TEXT
────────────────────────────────────────

Also, my wife's pension plan includes a "bridge" that will supplement her pension with an amount roughly equivalent to CPP/OAS if she retires before 65. At 65, the supplement will disappear but CPP/OAS will kick in so her total pension income (company/CPP/OAS) will still be about $40K.

Thanks,
JimBob


----------



## jimbob.seeker (Sep 12, 2013)

*Thanks to my wife's co. pension*



My Own Advisor said:


> Desired after tax income = About $4,500.00 per month (after taxes), is $54K/year after taxes.
> 
> Thanks to your wife's company pension = $40k and with $700K in investments, you should be a good place before CPP and OAS come in. Even moving half of $700k ($350K) to non-registered (the other half lost to taxes, for an extreme example), you should be able to generate a solid $15K per year in dividend income from ETFs or stocks.
> 
> ...


Hi "My Own Advisor":
Thanks for the encouraging words. Yes my wife's company pension will certainly help in a big way.
I like the idea of moving funds to the TFSA to shelter the investment income.

Luckily I bought some blue chip (bank/pipelines) stocks after the 2008 crash to help make up for what losses I incurred during the crash. However now I am nervous about buying any equities at this time since I am by nature very conservative and the markets are soaring now.

So the big question now is how to go about tapping into the RRSP money and minimize the tax hit.

────────────────────────────────────────

RECORDED DATA
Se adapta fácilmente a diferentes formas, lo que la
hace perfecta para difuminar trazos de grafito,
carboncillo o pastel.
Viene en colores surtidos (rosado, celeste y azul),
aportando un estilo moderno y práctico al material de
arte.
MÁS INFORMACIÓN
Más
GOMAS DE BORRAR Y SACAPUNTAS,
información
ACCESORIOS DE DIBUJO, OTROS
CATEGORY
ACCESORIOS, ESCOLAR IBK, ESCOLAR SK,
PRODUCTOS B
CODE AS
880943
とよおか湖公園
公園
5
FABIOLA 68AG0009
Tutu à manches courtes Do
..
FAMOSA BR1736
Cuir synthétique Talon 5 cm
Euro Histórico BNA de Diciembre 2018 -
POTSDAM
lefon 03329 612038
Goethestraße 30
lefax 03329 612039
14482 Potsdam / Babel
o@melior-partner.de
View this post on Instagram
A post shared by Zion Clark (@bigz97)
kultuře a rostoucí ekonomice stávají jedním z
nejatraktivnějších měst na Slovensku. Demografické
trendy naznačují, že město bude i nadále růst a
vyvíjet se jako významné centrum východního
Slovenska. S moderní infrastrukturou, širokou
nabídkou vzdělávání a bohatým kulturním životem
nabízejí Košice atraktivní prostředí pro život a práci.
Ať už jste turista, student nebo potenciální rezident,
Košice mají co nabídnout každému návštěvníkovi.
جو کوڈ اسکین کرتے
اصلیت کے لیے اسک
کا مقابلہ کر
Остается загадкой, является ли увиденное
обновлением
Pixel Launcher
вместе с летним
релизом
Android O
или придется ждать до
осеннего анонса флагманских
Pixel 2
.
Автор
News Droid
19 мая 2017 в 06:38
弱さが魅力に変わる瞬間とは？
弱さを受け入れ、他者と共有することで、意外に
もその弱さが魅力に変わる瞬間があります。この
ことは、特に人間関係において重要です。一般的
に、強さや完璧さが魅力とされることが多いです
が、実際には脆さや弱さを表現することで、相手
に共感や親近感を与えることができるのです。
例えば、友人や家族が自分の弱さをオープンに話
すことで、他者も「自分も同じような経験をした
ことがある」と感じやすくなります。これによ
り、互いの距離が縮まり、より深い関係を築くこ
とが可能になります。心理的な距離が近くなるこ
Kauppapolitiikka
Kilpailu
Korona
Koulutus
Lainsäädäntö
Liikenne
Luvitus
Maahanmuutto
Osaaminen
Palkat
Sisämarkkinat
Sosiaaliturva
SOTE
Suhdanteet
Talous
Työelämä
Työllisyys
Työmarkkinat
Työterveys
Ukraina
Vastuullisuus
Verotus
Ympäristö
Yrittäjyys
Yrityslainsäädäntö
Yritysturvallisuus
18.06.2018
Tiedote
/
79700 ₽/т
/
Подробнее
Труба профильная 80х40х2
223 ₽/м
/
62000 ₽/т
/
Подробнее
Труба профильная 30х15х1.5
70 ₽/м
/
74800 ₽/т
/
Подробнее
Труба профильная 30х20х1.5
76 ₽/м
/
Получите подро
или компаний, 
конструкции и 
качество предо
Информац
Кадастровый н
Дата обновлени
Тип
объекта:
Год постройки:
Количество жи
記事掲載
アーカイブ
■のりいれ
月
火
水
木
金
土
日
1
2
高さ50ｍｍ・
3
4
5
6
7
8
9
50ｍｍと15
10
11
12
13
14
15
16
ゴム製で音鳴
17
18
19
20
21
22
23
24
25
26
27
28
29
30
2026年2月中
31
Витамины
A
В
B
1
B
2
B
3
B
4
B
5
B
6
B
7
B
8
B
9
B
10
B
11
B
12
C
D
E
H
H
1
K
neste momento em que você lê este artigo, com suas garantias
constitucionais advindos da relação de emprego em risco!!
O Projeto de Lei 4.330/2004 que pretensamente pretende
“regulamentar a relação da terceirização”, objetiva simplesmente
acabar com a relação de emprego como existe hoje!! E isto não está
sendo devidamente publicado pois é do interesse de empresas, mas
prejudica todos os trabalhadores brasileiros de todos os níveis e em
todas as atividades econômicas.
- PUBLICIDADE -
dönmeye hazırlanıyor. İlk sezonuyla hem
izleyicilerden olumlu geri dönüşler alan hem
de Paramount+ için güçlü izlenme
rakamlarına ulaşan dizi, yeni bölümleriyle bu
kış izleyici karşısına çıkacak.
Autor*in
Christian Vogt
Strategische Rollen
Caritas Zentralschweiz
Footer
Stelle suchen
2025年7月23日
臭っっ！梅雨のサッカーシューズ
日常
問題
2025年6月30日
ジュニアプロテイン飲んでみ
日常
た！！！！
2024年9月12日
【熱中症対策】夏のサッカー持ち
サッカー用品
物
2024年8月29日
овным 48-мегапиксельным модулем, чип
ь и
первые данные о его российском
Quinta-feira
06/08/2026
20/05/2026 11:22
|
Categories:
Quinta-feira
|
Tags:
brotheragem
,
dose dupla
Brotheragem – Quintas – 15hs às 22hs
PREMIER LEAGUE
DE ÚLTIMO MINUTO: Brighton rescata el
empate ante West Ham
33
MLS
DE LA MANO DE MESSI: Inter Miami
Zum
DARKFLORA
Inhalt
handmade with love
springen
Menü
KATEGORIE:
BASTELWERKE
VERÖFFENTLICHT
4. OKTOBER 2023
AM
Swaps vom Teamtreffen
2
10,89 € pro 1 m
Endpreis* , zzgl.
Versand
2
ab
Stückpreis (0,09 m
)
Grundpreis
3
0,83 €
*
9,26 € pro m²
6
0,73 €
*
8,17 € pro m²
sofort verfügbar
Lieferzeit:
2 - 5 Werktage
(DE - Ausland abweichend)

────────────────────────────────────────

TASKS AND EXERCISES
a. In the pension thread, render this sentence in French: "I like the idea of moving funds to the TFSA to shelter the investment income."
b. According to the pension thread, why is JimBob hesitant to buy equities at this time?
c. Resume the pension thread after its final sentence and carry it forward.

RESPONSES PER TASK
a. J'aime l'idée de transférer des fonds dans le CELI pour mettre les revenus de placement à l'abri de l'impôt.

b. He is very conservative by nature, and the markets are soaring now.

c.
As an extreme example, if I spend say $500K on a single life annuity at age 60, I will get about $30,000.00 annually for the rest of my life. This will not be good if I die a few years into retirement since my wife would not get anything from the annuity. 

I guess I need more time to devise a good plan.

Once I get more feedback, I will consider all comments and propose a strategy for further comments.


Thanks,
JimBob


----------



## jimbob.seeker (Sep 12, 2013)

*Will remind you a month from now.*



steve41 said:


> Sorry, I am in the middle of getting out my annual release. Remind me in a month's time. Oh, and it is RRIFmetic (rhymes with 'arithmetic').
> 
> Steve41. (BTW the '41' isn't my age, it's my year of birth)


Hi Steve41:

Thanks, I hope to consider all feedback and propose a strategy in a few weeks.

I will post again in about a month and then maybe you will have time to provide your comments/recommendations.

Thx,
JimBob


----------



## OnlyMyOpinion (Sep 1, 2013)

If you adjust your life expectancy into the 90's and the numbers still show you not outliving your income sources as you expect - then the annuity is more of choice than a necessity? You already have pension and cpp 'annuity' income streams. 
With the large fixed component, the risk in your RRSPs is in staying ahead of inflation not of capital loss.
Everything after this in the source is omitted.